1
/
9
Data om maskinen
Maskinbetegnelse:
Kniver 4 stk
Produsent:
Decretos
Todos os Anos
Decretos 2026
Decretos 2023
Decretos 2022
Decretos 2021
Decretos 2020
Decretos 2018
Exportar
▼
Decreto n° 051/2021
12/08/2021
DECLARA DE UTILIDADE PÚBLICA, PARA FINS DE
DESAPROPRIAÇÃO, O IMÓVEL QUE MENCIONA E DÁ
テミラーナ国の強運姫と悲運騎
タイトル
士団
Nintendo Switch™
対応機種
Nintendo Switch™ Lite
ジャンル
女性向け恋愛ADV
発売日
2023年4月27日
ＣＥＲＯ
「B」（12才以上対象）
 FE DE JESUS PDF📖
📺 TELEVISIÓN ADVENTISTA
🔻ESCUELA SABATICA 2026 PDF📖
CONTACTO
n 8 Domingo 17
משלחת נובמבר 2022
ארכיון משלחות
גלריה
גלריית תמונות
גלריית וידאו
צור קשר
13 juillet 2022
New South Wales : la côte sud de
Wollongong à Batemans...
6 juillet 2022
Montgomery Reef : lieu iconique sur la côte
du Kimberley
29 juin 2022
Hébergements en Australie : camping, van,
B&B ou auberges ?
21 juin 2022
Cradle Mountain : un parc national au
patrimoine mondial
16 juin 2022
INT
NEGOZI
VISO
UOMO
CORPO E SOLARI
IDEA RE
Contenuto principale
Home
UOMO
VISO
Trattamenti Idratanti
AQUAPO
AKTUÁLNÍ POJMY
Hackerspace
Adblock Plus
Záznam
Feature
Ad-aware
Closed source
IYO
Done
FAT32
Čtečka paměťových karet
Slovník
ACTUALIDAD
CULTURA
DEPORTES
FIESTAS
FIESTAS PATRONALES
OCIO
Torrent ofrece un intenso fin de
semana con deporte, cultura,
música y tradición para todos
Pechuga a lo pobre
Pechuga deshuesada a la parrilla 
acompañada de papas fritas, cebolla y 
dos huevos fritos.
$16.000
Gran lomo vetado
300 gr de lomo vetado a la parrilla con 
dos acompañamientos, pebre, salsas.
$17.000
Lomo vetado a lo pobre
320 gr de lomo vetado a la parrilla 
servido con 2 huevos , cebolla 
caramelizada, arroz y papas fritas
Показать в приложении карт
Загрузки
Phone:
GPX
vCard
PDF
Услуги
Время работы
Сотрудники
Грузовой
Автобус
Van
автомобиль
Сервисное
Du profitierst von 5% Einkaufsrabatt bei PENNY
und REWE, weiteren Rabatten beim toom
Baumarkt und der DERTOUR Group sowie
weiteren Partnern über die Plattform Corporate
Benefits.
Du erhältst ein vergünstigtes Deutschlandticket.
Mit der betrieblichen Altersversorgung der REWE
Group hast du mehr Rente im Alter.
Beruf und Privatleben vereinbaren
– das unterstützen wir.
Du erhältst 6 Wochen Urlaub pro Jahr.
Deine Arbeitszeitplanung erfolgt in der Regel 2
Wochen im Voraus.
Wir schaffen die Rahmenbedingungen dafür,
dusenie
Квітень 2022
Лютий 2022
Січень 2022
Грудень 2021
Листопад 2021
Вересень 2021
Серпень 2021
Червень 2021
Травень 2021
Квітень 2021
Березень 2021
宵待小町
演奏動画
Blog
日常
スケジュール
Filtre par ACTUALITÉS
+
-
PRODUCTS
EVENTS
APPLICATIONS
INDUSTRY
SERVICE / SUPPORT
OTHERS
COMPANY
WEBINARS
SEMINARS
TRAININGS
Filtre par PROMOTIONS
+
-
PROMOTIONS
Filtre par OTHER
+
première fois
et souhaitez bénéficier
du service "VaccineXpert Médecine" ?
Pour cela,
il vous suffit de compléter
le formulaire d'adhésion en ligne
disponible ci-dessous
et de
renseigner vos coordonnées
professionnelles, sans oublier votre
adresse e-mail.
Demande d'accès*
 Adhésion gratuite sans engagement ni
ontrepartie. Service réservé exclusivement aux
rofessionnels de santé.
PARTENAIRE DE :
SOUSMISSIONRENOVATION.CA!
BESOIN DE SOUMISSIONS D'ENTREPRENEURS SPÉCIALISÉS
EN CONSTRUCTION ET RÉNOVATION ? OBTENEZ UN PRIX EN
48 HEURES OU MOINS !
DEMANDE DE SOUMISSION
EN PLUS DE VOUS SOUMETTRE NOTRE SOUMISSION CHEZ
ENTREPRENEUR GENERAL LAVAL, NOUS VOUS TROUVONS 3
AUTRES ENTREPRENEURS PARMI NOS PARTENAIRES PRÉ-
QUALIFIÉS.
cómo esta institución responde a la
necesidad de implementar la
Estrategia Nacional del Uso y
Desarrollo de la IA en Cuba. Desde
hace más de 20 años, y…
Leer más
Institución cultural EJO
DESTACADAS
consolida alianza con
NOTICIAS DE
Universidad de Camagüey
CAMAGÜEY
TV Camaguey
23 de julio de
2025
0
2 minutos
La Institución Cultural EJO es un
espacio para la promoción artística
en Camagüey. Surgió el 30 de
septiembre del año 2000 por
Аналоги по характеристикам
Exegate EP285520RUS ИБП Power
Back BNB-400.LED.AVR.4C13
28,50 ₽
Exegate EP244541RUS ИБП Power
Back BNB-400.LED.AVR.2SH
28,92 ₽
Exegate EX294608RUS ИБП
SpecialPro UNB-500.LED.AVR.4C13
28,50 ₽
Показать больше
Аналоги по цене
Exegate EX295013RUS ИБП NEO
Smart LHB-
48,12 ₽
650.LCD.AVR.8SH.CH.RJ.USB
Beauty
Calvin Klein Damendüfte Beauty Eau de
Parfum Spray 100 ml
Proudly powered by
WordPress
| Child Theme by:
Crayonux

----

▶ [ЗАДАНИЕ]:
Внесите все строки приведенных выше данных в нумерованный список, опустив пустые строки.

▶ [ВЫПОЛНЕННОЕ ЗАДАНИЕ]:
1. 1
2. /
3. 9
4. Data om maskinen
5. Maskinbetegnelse:
6. Kniver 4 stk
7. Produsent:
8. Decretos
9. Todos os Anos
10. Decretos 2026
11. Decretos 2023
12. Decretos 2022
13. Decretos 2021
14. Decretos 2020
15. Decretos 2018
16. Exportar
17. ▼
18. Decreto n° 051/2021
19. 12/08/2021
20. DECLARA DE UTILIDADE PÚBLICA, PARA FINS DE
21. DESAPROPRIAÇÃO, O IMÓVEL QUE MENCIONA E DÁ
22. テミラーナ国の強運姫と悲運騎
23. タイトル
24. 士団
25. Nintendo Switch™
26. 対応機種
27. Nintendo Switch™ Lite
28. ジャンル
29. 女性向け恋愛ADV
30. 発売日
31. 2023年4月27日
32. ＣＥＲＯ
33. 「B」（12才以上対象）
34.  FE DE JESUS PDF📖
35. 📺 TELEVISIÓN ADVENTISTA
36. 🔻ESCUELA SABATICA 2026 PDF📖
37. CONTACTO
38. n 8 Domingo 17
39. משלחת נובמבר 2022
40. ארכיון משלחות
41. גלריה
42. גלריית תמונות
43. גלריית וידאו
44. צור קשר
45. 13 juillet 2022
46. New South Wales : la côte sud de
47. Wollongong à Batemans...
48. 6 juillet 2022
49. Montgomery Reef : lieu iconique sur la côte
50. du Kimberley
51. 29 juin 2022
52. Hébergements en Australie : camping, van,
53. B&B ou auberges ?
54. 21 juin 2022
55. Cradle Mountain : un parc national au
56. patrimoine mondial
57. 16 juin 2022
58. INT
59. NEGOZI
60. VISO
61. UOMO
62. CORPO E SOLARI
63. IDEA RE
64. Contenuto principale
65. Home
66. UOMO
67. VISO
68. Trattamenti Idratanti
69. AQUAPO
70. AKTUÁLNÍ POJMY
71. Hackerspace
72. Adblock Plus
73. Záznam
74. Feature
75. Ad-aware
76. Closed source
77. IYO
78. Done
79. FAT32
80. Čtečka paměťových karet
81. Slovník
82. ACTUALIDAD
83. CULTURA
84. DEPORTES
85. FIESTAS
86. FIESTAS PATRONALES
87. OCIO
88. Torrent ofrece un intenso fin de
89. semana con deporte, cultura,
90. música y tradición para todos
91. Pechuga a lo pobre
92. Pechuga deshuesada a la parrilla 
93. acompañada de papas fritas, cebolla y 
94. dos huevos fritos.
95. $16.000
96. Gran lomo vetado
97. 300 gr de lomo vetado a la parrilla con 
98. dos acompañamientos, pebre, salsas.
99. $17.000
100. Lomo vetado a lo pobre
101. 320 gr de lomo vetado a la parrilla 
102. servido con 2 huevos , cebolla 
103. caramelizada, arroz y papas fritas
104. Показать в приложении карт
105. Загрузки
106. Phone:
107. GPX
108. vCard
109. PDF
110. Услуги
111. Время работы
112. Сотрудники
113. Грузовой
114. Автобус
115. Van
116. автомобиль
117. Сервисное
118. Du profitierst von 5% Einkaufsrabatt bei PENNY
119. und REWE, weiteren Rabatten beim toom
120. Baumarkt und der DERTOUR Group sowie
121. weiteren Partnern über die Plattform Corporate
122. Benefits.
123. Du erhältst ein vergünstigtes Deutschlandticket.
124. Mit der betrieblichen Altersversorgung der REWE
125. Group hast du mehr Rente im Alter.
126. Beruf und Privatleben vereinbaren
127. – das unterstützen wir.
128. Du erhältst 6 Wochen Urlaub pro Jahr.
129. Deine Arbeitszeitplanung erfolgt in der Regel 2
130. Wochen im Voraus.
131. Wir schaffen die Rahmenbedingungen dafür,
132. dusenie
133. Квітень 2022
134. Лютий 2022
135. Січень 2022
136. Грудень 2021
137. Листопад 2021
138. Вересень 2021
139. Серпень 2021
140. Червень 2021
141. Травень 2021
142. Квітень 2021
143. Березень 2021
144. 宵待小町
145. 演奏動画
146. Blog
147. 日常
148. スケジュール
149. Filtre par ACTUALITÉS
150. +
151. -
152. PRODUCTS
153. EVENTS
154. APPLICATIONS
155. INDUSTRY
156. SERVICE / SUPPORT
157. OTHERS
158. COMPANY
159. WEBINARS
160. SEMINARS
161. TRAININGS
162. Filtre par PROMOTIONS
163. +
164. -
165. PROMOTIONS
166. Filtre par OTHER
167. +
168. première fois
169. et souhaitez bénéficier
170. du service "VaccineXpert Médecine" ?
171. Pour cela,
172. il vous suffit de compléter
173. le formulaire d'adhésion en ligne
174. disponible ci-dessous
175. et de
176. renseigner vos coordonnées
177. professionnelles, sans oublier votre
178. adresse e-mail.
179. Demande d'accès*
180.  Adhésion gratuite sans engagement ni
181. ontrepartie. Service réservé exclusivement aux
182. rofessionnels de santé.
183. PARTENAIRE DE :
184. SOUSMISSIONRENOVATION.CA!
185. BESOIN DE SOUMISSIONS D'ENTREPRENEURS SPÉCIALISÉS
186. EN CONSTRUCTION ET RÉNOVATION ? OBTENEZ UN PRIX EN
187. 48 HEURES OU MOINS !
188. DEMANDE DE SOUMISSION
189. EN PLUS DE VOUS SOUMETTRE NOTRE SOUMISSION CHEZ
190. ENTREPRENEUR GENERAL LAVAL, NOUS VOUS TROUVONS 3
191. AUTRES ENTREPRENEURS PARMI NOS PARTENAIRES PRÉ-
192. QUALIFIÉS.
193. cómo esta institución responde a la
194. necesidad de implementar la
195. Estrategia Nacional del Uso y
196. Desarrollo de la IA en Cuba. Desde
197. hace más de 20 años, y…
198. Leer más
199. Institución cultural EJO
200. DESTACADAS
201. consolida alianza con
202. NOTICIAS DE
203. Universidad de Camagüey
204. CAMAGÜEY
205. TV Camaguey
206. 23 de julio de
207. 2025
208. 0
209. 2 minutos
210. La Institución Cultural EJO es un
211. espacio para la promoción artística
212. en Camagüey. Surgió el 30 de
213. septiembre del año 2000 por
214. Аналоги по характеристикам
215. Exegate EP285520RUS ИБП Power
216. Back BNB-400.LED.AVR.4C13
217. 28,50 ₽
218. Exegate EP244541RUS ИБП Power
219. Back BNB-400.LED.AVR.2SH
220. 28,92 ₽
221. Exegate EX294608RUS ИБП
222. SpecialPro UNB-500.LED.AVR.4C13
223. 28,50 ₽
224. Показать больше
225. Аналоги по цене
226. Exegate EX295013RUS ИБП NEO
227. Smart LHB-
228. 48,12 ₽
229. 650.LCD.AVR.8SH.CH.RJ.USB
230. Beauty
231. Calvin Klein Damendüfte Beauty Eau de
232. Parfum Spray 100 ml
233. Proudly powered by
234. WordPress
235. | Child Theme by:
236. Crayonux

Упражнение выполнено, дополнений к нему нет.